Selon l’Autorité de protection des données, le travailleur doit pouvoir réellement choisir s’il souhaite ou non que ses données de santé soient traitées. Dans la relation entre travailleur et employeur, le consentement du travailleur est rarement libre car un travailleur peut subir une importante pression pour donner son consentement.

L’employeur ne peut donc pas, à l’heure actuelle, demander le statut vaccinal de ses travailleurs, quel que soient les motifs. A fortiori, il ne peut donc en aucun cas exiger de ses travailleurs de lui montrer leur certificat de vaccination (Covid Safe Ticket).

L’employeur peut-il interdire l’accès au lieu de travail aux travailleurs non-vaccinés ?

Dans l’hypothèse où l’employeur aurait connaissance du statut vaccinal de ses travailleurs, il ne peut pas refuser l’accès au lieu de travail des travailleurs non-vaccinés. En effet, il n’existe, à l’heure actuelle, aucune disposition légale qui impose la vaccination ou qui oblige les travailleurs à être vaccinés.

L’employeur peut-il traiter différemment les travailleurs non-vaccinés ?

Le statut vaccinal d’une personne peut être assimilé à l’état de santé (futur), lequel est un critère protégé par la réglementation anti-discrimination dans tous les aspects de la relation de travail (embauche, conditions de travail et de rémunération, rupture, etc.). Pour que la distinction opérée par l’employeur sur la base du statut vaccinal du travailleur ne soit pas considérée comme une discrimination (interdite), il faut qu’elle soit justifiée par un but légitime et que les moyens de réaliser ce but soient appropriés et nécessaires. S’il peut être admis qu’une différence de traitement entre travailleurs vaccinés et travailleurs non-vaccinés puisse se justifier par un but légitime (protection des travailleurs, des clients, des patients, etc.., continuité de l’activité économique de l’entreprise), les moyens pour réaliser ce but pourront toutefois difficilement être considérés comme étant nécessaires. Selon Unia, l’employeur devrait en effet montrer que les mesures prises sont « raisonnablement nécessaires » pour atteindre ces buts. Les actions de l'employeur ne seront pas considérées comme raisonnablement nécessaires si des moyens alternatifs moins discriminatoires (application des directives de sécurité, etc.) peuvent être utilisés pour atteindre les buts légitimes.

Par conséquent, à l’heure actuelle, l’employeur ne peut faire de distinction de traitement entre les travailleurs vaccinés et les travailleurs non-vaccinés. A titre d’exemples, il ne peut pas allouer de prime aux seuls travailleurs vaccinés, il ne peut pas refuser l’embauche d’un candidat au motif qu’il n’est pas vacciné ou encore, il ne peut pas licencier un travailleur au seul motif qu’il n’est pas vacciné.

L’employeur doit-il continuer à appliquer toutes les mesures de prévention pour les travailleurs vaccinés ?

Le guide générique et les guides sectoriels (qui fournissent un cadre afin de garantir que les activités puissent reprendre dans les conditions les plus sûres et les plus saines possibles) ne font aucune distinction entre les travailleurs vaccinés et les travailleurs non-vaccinés.
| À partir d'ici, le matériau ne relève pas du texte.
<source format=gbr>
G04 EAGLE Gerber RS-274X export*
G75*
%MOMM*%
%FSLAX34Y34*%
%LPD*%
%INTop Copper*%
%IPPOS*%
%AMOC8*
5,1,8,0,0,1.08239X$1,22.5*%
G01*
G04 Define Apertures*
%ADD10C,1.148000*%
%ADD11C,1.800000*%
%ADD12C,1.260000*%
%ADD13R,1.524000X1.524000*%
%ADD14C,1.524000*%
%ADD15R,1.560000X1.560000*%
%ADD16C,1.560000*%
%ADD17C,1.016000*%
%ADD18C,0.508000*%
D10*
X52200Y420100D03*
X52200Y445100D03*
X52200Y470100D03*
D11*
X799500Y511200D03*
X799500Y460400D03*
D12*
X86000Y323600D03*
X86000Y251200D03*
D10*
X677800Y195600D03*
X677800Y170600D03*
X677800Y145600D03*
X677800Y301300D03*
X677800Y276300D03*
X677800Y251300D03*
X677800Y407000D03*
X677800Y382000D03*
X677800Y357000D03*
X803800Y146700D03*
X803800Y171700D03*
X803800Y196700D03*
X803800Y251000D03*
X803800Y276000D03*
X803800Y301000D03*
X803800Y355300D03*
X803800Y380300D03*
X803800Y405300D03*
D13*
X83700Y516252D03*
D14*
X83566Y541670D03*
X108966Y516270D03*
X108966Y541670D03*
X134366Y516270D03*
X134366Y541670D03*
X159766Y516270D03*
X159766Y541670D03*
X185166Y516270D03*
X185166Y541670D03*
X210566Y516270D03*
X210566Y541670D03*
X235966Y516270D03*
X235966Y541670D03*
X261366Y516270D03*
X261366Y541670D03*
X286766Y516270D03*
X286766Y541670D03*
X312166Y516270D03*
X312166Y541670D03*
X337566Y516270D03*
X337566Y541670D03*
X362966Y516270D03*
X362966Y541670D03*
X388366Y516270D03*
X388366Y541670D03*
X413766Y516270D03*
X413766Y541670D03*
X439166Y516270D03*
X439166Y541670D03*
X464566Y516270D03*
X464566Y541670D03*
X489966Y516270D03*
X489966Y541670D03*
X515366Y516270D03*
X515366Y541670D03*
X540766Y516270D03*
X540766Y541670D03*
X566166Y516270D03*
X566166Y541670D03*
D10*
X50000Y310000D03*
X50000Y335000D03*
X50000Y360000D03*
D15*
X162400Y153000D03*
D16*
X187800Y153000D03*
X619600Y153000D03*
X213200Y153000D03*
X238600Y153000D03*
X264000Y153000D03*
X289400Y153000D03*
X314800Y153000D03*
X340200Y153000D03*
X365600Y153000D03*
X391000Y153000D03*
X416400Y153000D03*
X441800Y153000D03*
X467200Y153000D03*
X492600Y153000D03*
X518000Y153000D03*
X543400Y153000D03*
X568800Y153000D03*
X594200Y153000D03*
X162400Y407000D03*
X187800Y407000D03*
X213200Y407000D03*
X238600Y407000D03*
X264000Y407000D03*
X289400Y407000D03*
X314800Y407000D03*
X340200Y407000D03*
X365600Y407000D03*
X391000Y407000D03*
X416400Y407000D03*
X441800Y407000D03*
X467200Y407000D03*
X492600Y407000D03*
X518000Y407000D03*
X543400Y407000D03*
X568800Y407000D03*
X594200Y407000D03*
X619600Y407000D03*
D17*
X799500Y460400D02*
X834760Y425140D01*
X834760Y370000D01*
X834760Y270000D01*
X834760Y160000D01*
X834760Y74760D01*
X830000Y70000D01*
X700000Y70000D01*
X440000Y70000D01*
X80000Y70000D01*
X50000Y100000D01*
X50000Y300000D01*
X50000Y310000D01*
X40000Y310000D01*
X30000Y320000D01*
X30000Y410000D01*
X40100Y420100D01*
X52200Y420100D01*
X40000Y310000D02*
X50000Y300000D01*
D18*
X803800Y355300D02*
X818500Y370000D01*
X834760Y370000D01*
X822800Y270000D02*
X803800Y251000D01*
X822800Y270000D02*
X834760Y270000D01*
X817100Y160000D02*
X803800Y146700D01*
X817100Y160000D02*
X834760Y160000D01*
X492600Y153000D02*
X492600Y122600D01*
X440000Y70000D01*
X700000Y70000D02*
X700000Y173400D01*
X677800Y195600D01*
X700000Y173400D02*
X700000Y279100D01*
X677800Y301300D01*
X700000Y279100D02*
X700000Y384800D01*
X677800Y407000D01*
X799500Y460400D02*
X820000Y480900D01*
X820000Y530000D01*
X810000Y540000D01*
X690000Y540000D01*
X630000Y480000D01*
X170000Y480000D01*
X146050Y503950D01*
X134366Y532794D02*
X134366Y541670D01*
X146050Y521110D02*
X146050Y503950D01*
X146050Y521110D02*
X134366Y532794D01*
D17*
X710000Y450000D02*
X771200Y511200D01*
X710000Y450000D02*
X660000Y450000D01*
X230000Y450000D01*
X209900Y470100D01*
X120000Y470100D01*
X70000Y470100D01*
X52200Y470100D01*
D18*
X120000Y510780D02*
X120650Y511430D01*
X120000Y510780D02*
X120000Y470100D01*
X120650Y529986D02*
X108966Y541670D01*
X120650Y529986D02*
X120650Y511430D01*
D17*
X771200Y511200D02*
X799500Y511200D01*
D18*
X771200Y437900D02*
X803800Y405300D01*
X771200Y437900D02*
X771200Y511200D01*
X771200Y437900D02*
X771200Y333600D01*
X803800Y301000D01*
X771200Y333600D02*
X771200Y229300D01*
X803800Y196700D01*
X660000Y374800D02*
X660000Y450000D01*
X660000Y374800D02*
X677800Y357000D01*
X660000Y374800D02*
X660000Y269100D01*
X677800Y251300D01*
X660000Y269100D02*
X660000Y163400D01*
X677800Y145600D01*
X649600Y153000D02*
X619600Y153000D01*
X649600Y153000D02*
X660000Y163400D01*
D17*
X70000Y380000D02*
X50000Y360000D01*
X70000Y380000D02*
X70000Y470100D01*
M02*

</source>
Cela signifie donc que l’employeur est tenu d’appliquer, pour tous les travailleurs, l’ensemble des mesures de prévention appropriées afin notamment d’assurer les règles de distanciation sociale et de fournir un niveau de protection maximal.
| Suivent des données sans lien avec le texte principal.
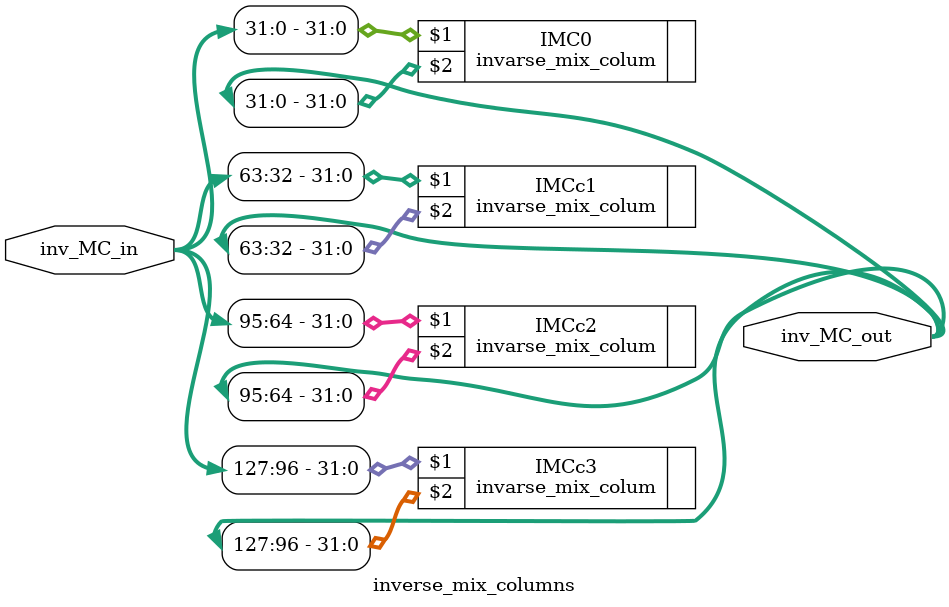
<source format=v>
`timescale 1ns / 1ps


module inverse_mix_columns(   
                             input [127:0] inv_MC_in,
                             output [127:0] inv_MC_out
                          );
  
invarse_mix_colum IMC0 (inv_MC_in[31:0],  inv_MC_out[31:0]);
invarse_mix_colum IMCc1 (inv_MC_in[63:32], inv_MC_out[63:32]);
invarse_mix_colum IMCc2 (inv_MC_in[95:64], inv_MC_out[95:64]);
invarse_mix_colum IMCc3 (inv_MC_in[127:96],inv_MC_out[127:96]);
    
    
endmodule



</source>
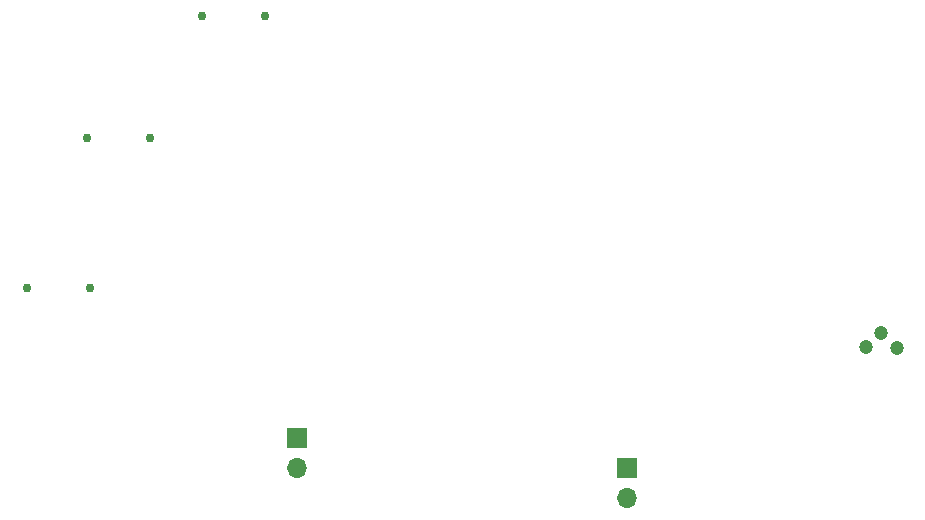
<source format=gbr>
%TF.GenerationSoftware,KiCad,Pcbnew,7.0.6*%
%TF.CreationDate,2023-07-29T19:28:03+05:30*%
%TF.ProjectId,Final_ESA_q5,46696e61-6c5f-4455-9341-5f71352e6b69,rev?*%
%TF.SameCoordinates,Original*%
%TF.FileFunction,Soldermask,Bot*%
%TF.FilePolarity,Negative*%
%FSLAX46Y46*%
G04 Gerber Fmt 4.6, Leading zero omitted, Abs format (unit mm)*
G04 Created by KiCad (PCBNEW 7.0.6) date 2023-07-29 19:28:03*
%MOMM*%
%LPD*%
G01*
G04 APERTURE LIST*
%ADD10C,0.758000*%
%ADD11C,1.200000*%
%ADD12R,1.700000X1.700000*%
%ADD13O,1.700000X1.700000*%
G04 APERTURE END LIST*
D10*
%TO.C,R2*%
X83819985Y-81280013D03*
X89155294Y-81292194D03*
%TD*%
%TO.C,R1*%
X88899985Y-68580013D03*
X94235294Y-68592194D03*
%TD*%
D11*
%TO.C,Q1*%
X154907212Y-86353420D03*
X156183740Y-85096632D03*
X157480008Y-86360000D03*
%TD*%
D12*
%TO.C,J1*%
X106680000Y-93980000D03*
D13*
X106680000Y-96520000D03*
%TD*%
D10*
%TO.C,C1*%
X98713385Y-58316513D03*
X104048694Y-58328694D03*
%TD*%
D12*
%TO.C,J2*%
X134620000Y-96520000D03*
D13*
X134620000Y-99060000D03*
%TD*%
M02*

</source>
Sources : Unia ; Autorité de protection des données ; Guide générique (version 6) et guides sectoriels: au travail en toute sécurité pendant la crise du coronavirus ; Déclaration commune des partenaires sociaux du Conseil national du Travail et du Conseil Supérieur pour la Prévention et la Protection au Travail concernant l’interdiction de la discrimination des travailleurs en fonction de leur statut de vaccination au Covid-19.

 


[1] Le comité de concertation du 20 août 2021 a annoncé qu'une obligation de vaccination pour le personnel soignant allait être introduite. A l’heure actuelle, cette obligation n’est toujours pas d’application.